Only the text belongs in the copy. Transcribe the data exactly and drop any pictures.

(Stored data):
:::

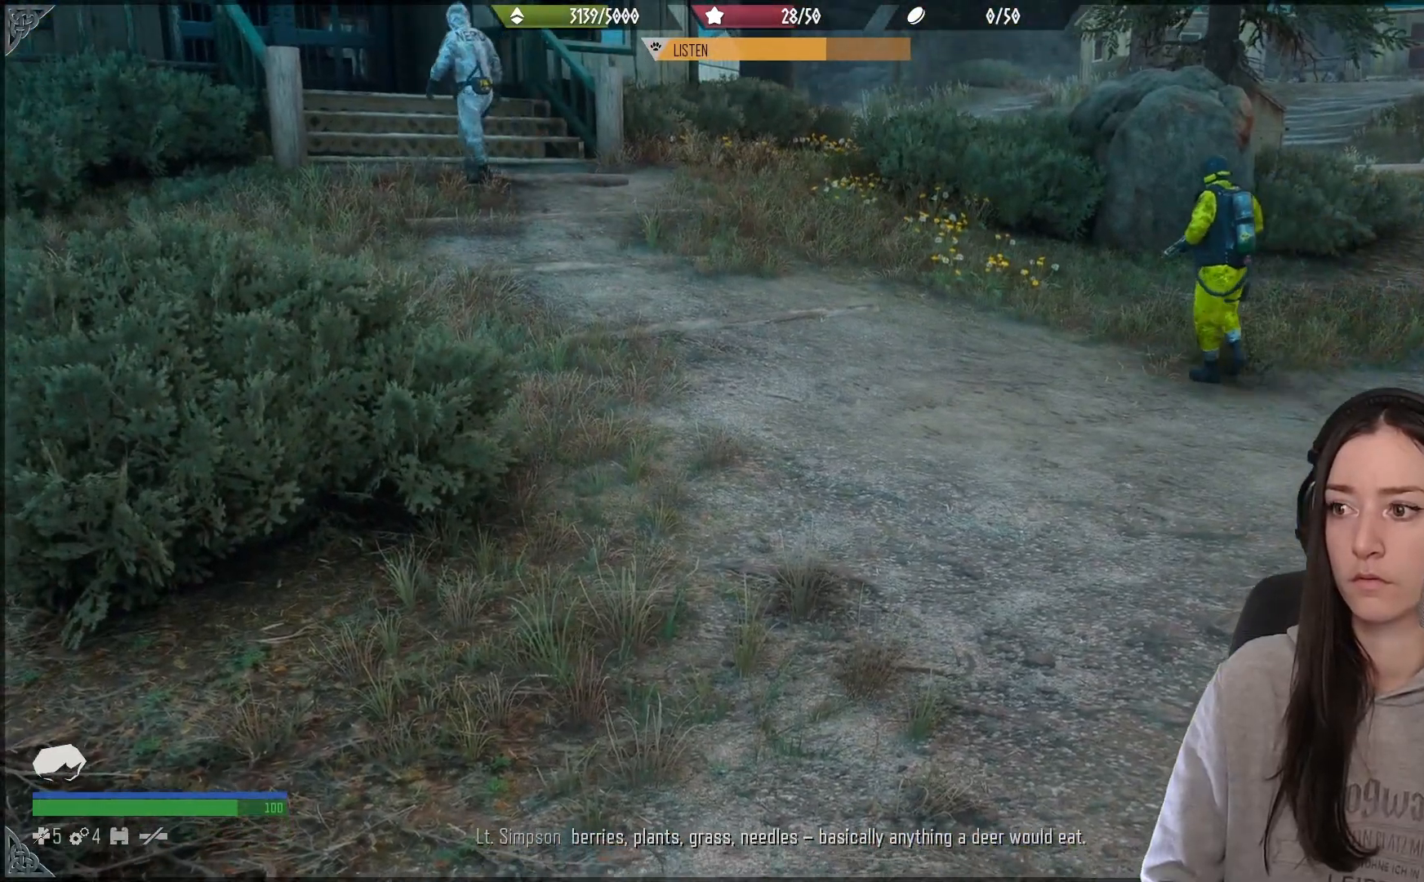
{"buttons": [], "left_stick": "center", "right_stick": "up", "events": []}
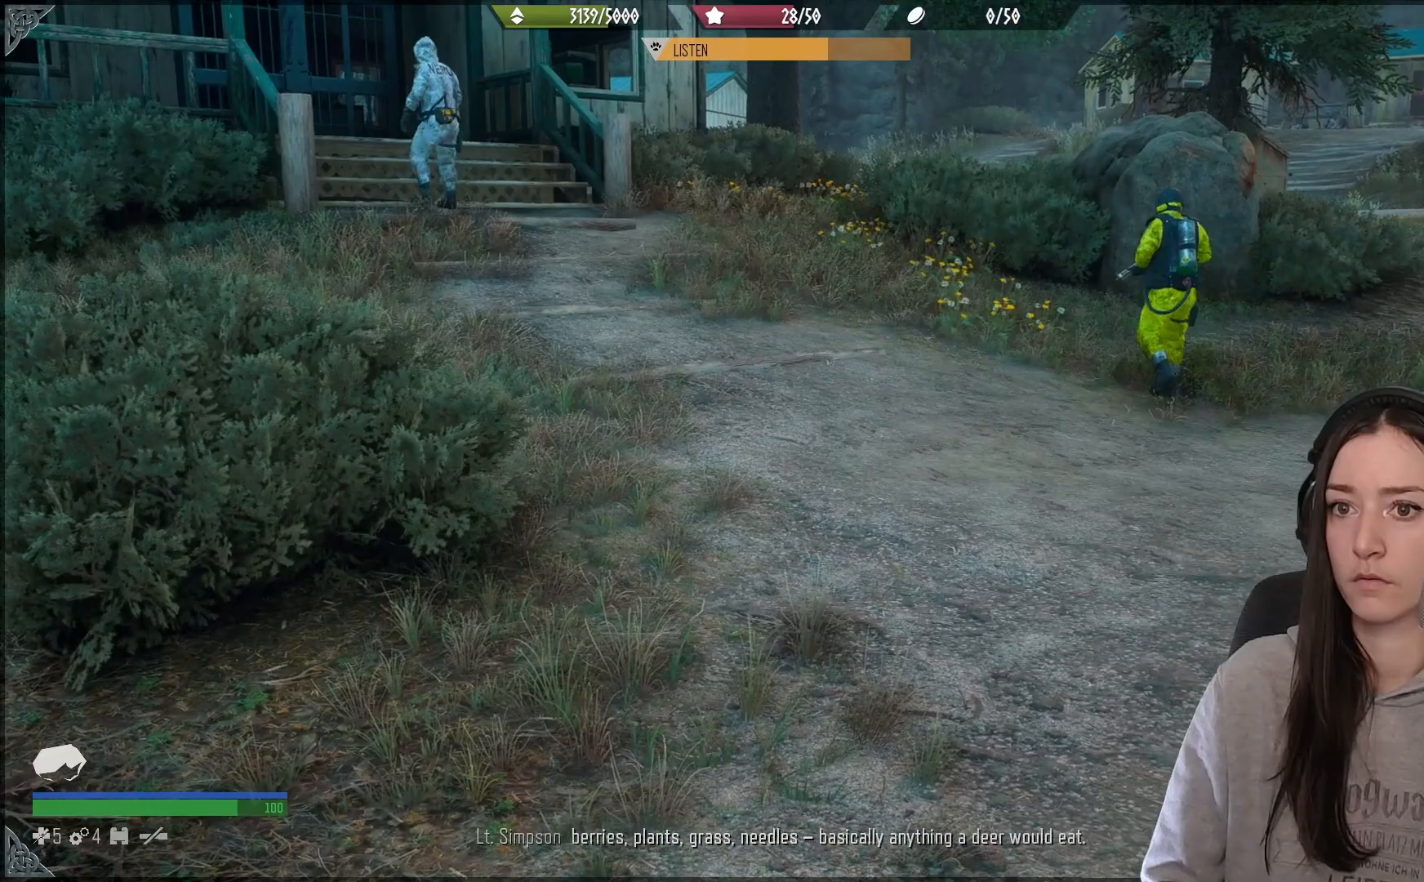
{"buttons": [], "left_stick": "center", "right_stick": "right", "events": [[50, "right_stick", "center"], [117, "right_stick", "down-right"], [267, "right_stick", "right"]]}
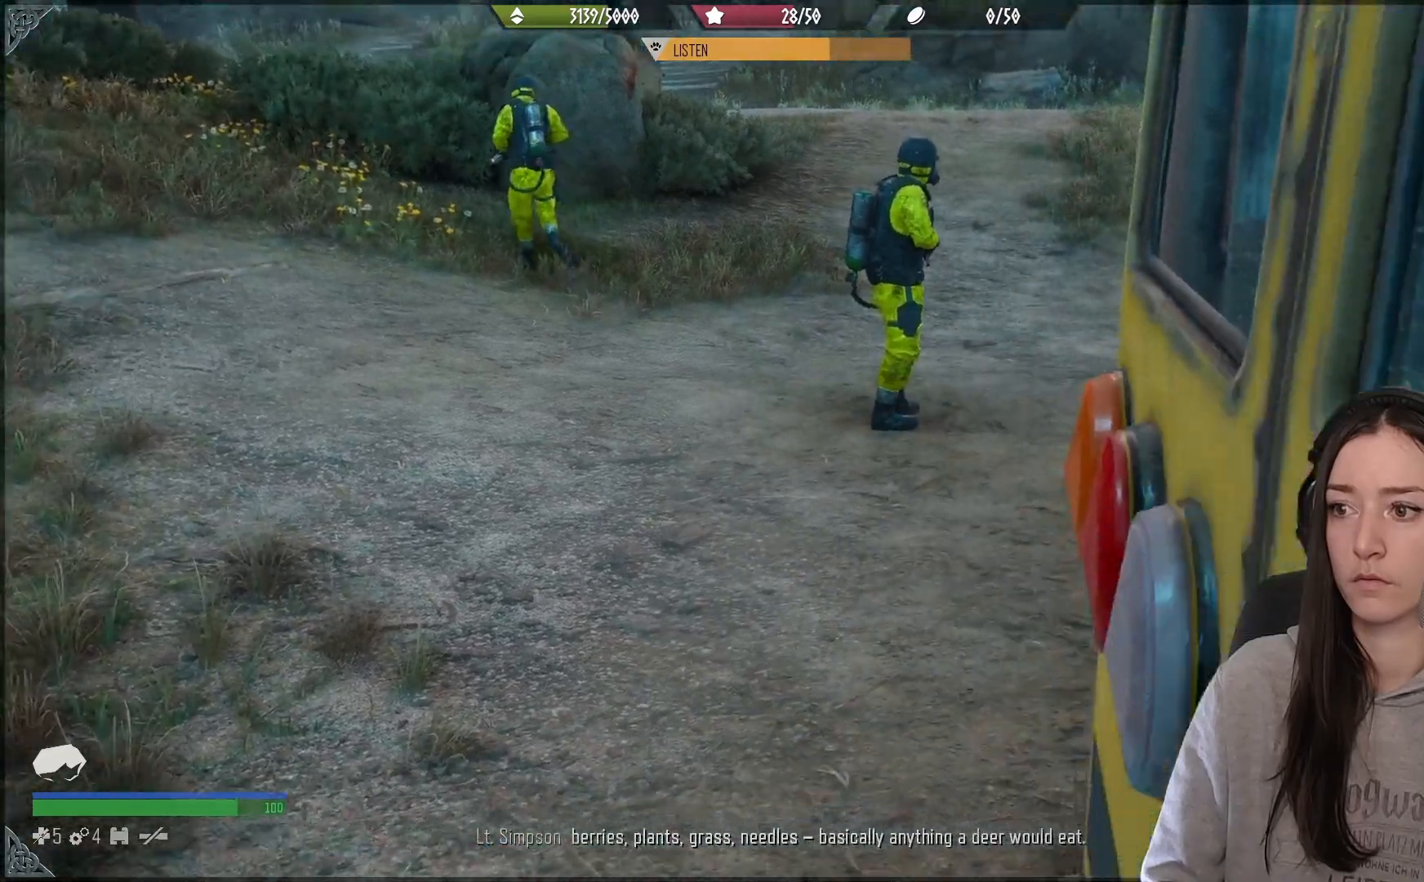
{"buttons": [], "left_stick": "center", "right_stick": "center", "events": [[233, "right_stick", "center"]]}
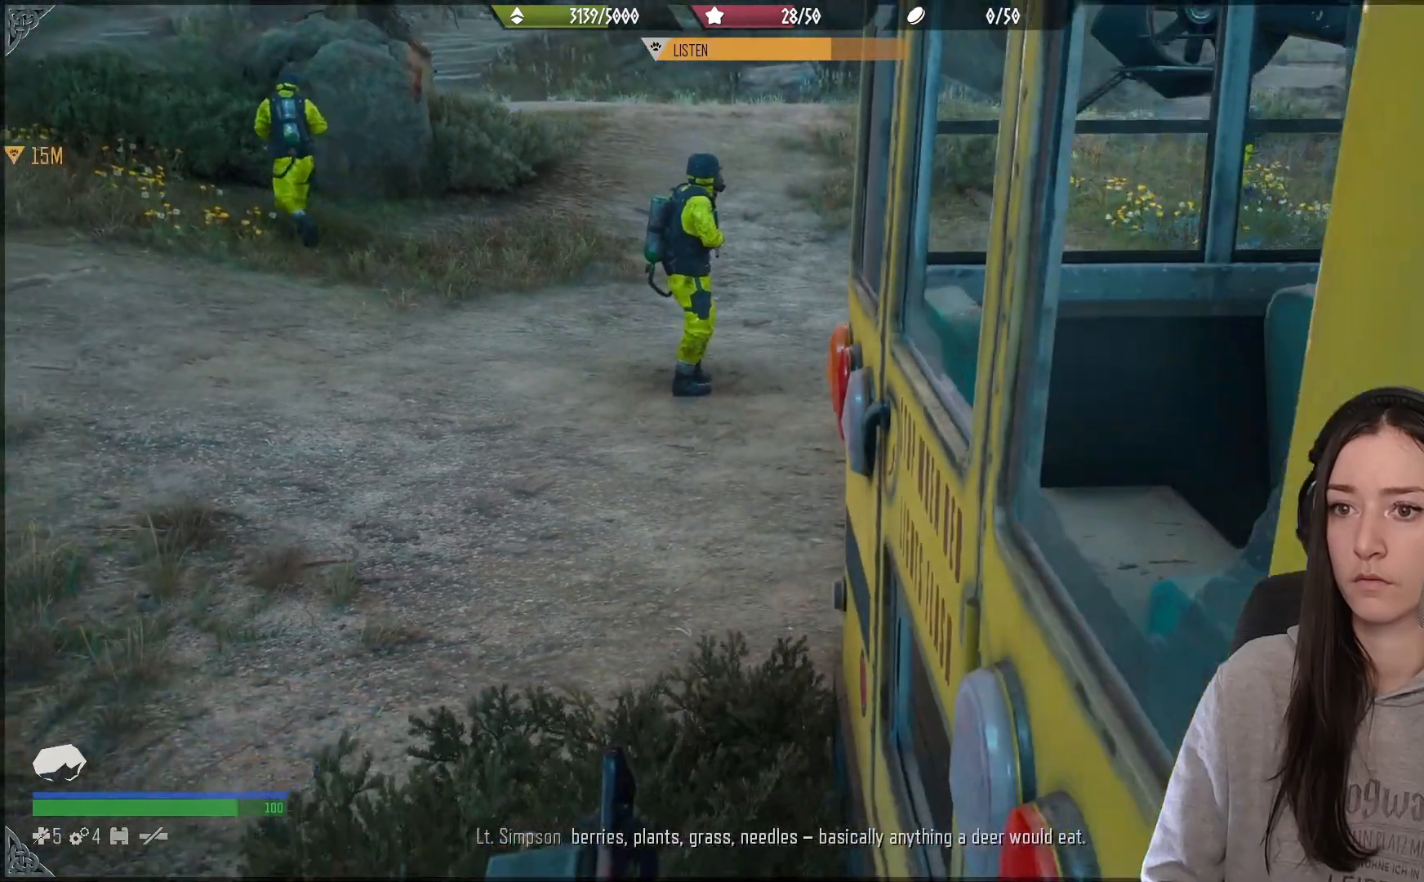
{"buttons": [], "left_stick": "left", "right_stick": "down-right", "events": [[367, "right_stick", "down"], [433, "left_stick", "left"], [433, "right_stick", "center"], [483, "right_stick", "down-right"]]}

:::

(Output for this task):
{"buttons": [], "left_stick": "center", "right_stick": "up", "events": []}
{"buttons": [], "left_stick": "center", "right_stick": "right", "events": [[50, "right_stick", "center"], [117, "right_stick", "down-right"], [267, "right_stick", "right"]]}
{"buttons": [], "left_stick": "center", "right_stick": "center", "events": [[233, "right_stick", "center"]]}
{"buttons": [], "left_stick": "left", "right_stick": "down-right", "events": [[367, "right_stick", "down"], [433, "left_stick", "left"], [433, "right_stick", "center"], [483, "right_stick", "down-right"]]}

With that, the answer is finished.